» Work to complete
Answer these questions from the passage on naturalization through military service:
(a) Since which war has Congress provided opportunities for citizenship through qualifying military service?
(b) Which department has announced initiatives addressing concerns about deported noncitizen veterans?
(c) On what basis does the executive branch offer discretionary relief from removal to certain relatives of servicemembers?

Obtaining U.S. citizenship provides certain benefits to immigrants, including the right to vote, security from deportation, and eligibility for a U.S. passport. Congress has provided opportunities for citizenship through qualifying military service since the Civil War. The Immigration and Nationality Act (INA) specifies provisions for expedited naturalization through military service during peacetime and periods of military hostilities. It also provides certain considerations for servicemembers’ spouses, children, and parents.

In recent years, some Members of Congress have expressed concern regarding the deportation of noncitizen U.S. veterans who were honorably discharged from the U.S. military, did not apply for naturalization, were charged with deportable offenses, and were removed to their countries of origin. Recently, the Department of Homeland Security (DHS) has announced certain initiatives addressing such concerns.

Some Members have also raised concerns regarding the potential deportation of servicemembers’ relatives as a “threat to military readiness.” The executive branch offers discretionary immigration options for relief from removal for certain relatives of servicemembers on a case-by-case basis under authorities designated by Congress.

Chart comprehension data
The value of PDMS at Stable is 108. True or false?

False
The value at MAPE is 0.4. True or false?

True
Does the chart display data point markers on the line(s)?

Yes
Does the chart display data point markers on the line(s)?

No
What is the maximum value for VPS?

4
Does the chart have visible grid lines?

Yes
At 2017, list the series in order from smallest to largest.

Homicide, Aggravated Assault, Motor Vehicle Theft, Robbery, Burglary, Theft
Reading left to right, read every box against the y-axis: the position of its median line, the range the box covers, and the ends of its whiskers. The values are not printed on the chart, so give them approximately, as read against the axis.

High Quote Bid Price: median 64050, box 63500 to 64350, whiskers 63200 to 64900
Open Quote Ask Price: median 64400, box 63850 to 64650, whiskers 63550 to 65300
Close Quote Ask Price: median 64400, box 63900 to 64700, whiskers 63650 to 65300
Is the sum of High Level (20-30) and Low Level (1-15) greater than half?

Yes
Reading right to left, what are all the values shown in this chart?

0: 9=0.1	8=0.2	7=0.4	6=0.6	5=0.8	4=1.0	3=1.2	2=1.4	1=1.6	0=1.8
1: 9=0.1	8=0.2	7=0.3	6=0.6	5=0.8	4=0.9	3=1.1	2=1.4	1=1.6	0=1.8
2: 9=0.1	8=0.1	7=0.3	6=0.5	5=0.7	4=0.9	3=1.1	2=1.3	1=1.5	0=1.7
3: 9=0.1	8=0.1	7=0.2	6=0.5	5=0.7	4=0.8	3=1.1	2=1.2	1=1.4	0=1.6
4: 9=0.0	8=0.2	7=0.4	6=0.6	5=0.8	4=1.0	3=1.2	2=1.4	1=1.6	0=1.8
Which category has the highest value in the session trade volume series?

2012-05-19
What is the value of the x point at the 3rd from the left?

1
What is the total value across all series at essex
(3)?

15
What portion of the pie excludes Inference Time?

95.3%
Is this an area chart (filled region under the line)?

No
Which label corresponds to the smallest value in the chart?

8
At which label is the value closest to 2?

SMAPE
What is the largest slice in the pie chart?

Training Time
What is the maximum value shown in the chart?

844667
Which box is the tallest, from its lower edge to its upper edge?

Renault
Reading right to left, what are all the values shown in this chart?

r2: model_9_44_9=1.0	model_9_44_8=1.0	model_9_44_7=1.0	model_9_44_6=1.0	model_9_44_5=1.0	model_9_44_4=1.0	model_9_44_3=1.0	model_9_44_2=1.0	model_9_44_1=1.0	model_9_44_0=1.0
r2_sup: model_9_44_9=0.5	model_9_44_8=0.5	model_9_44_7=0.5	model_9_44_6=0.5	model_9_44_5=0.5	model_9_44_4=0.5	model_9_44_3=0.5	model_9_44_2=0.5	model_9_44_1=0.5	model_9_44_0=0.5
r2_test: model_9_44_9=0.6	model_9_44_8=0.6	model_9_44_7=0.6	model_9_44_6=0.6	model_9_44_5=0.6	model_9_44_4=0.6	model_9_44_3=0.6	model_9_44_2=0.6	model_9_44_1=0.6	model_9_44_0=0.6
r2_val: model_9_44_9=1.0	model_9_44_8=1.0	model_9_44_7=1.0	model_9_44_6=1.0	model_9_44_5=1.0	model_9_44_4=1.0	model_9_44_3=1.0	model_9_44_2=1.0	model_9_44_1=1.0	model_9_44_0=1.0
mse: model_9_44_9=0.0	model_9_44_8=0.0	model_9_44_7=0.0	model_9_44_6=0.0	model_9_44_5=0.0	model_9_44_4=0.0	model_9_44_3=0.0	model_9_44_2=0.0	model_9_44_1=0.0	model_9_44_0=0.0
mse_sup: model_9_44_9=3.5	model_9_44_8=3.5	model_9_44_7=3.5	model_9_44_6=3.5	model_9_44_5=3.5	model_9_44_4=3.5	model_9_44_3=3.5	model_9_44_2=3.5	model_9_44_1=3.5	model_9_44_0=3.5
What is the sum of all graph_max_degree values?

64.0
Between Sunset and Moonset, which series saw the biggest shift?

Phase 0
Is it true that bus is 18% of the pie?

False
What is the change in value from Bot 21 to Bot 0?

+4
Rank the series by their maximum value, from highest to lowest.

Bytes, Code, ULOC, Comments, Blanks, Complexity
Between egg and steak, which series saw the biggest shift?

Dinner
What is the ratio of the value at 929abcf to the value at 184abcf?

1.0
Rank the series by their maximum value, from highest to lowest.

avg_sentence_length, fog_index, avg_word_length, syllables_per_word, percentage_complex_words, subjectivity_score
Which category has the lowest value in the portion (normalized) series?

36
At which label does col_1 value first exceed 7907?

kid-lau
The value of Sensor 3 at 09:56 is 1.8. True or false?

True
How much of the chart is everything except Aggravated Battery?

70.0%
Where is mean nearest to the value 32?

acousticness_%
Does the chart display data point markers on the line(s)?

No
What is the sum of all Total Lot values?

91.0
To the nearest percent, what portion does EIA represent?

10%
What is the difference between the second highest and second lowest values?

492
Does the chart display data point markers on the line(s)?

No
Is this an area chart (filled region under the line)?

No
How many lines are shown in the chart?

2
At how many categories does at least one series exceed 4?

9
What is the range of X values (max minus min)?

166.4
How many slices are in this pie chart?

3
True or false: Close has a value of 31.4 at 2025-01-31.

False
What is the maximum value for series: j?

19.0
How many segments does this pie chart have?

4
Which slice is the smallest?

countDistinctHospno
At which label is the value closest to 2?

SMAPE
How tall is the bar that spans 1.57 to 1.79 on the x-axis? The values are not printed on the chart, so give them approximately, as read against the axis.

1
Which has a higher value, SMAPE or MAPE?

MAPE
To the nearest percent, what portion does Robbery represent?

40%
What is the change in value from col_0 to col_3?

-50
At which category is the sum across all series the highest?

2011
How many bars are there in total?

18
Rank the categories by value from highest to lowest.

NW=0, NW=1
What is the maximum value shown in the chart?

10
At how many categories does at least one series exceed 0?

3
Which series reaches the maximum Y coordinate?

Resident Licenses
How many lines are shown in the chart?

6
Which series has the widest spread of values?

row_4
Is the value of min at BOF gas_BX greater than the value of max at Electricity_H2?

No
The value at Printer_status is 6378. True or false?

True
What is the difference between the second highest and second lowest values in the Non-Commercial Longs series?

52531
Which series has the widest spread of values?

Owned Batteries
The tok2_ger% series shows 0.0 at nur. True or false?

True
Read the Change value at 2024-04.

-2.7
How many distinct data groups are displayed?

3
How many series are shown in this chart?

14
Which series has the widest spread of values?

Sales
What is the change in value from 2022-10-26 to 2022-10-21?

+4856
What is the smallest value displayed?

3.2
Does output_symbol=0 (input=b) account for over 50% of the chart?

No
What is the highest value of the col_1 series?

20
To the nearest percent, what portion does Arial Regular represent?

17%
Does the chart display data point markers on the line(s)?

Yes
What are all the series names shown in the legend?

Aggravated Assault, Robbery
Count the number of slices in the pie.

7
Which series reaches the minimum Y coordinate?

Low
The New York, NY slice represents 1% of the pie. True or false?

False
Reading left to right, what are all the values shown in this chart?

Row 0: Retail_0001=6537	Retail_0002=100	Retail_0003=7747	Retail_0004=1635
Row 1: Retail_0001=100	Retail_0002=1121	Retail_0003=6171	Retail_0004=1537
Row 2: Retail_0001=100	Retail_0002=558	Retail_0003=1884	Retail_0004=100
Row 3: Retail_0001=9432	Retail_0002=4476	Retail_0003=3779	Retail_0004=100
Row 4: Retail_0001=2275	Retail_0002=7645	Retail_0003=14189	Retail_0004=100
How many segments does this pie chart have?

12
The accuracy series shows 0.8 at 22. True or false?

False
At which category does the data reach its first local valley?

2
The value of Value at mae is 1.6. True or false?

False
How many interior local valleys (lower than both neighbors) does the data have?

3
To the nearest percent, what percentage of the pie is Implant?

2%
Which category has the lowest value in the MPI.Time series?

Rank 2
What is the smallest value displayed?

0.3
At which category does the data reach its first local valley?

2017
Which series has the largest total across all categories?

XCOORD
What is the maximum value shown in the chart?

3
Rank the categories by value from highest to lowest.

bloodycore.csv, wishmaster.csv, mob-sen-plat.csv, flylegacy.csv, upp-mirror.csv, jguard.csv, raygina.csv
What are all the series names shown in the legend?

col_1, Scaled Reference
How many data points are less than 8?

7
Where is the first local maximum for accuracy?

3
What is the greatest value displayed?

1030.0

» Answer below
(a) The Civil War.
(b) The Department of Homeland Security (DHS).
(c) On a case-by-case basis.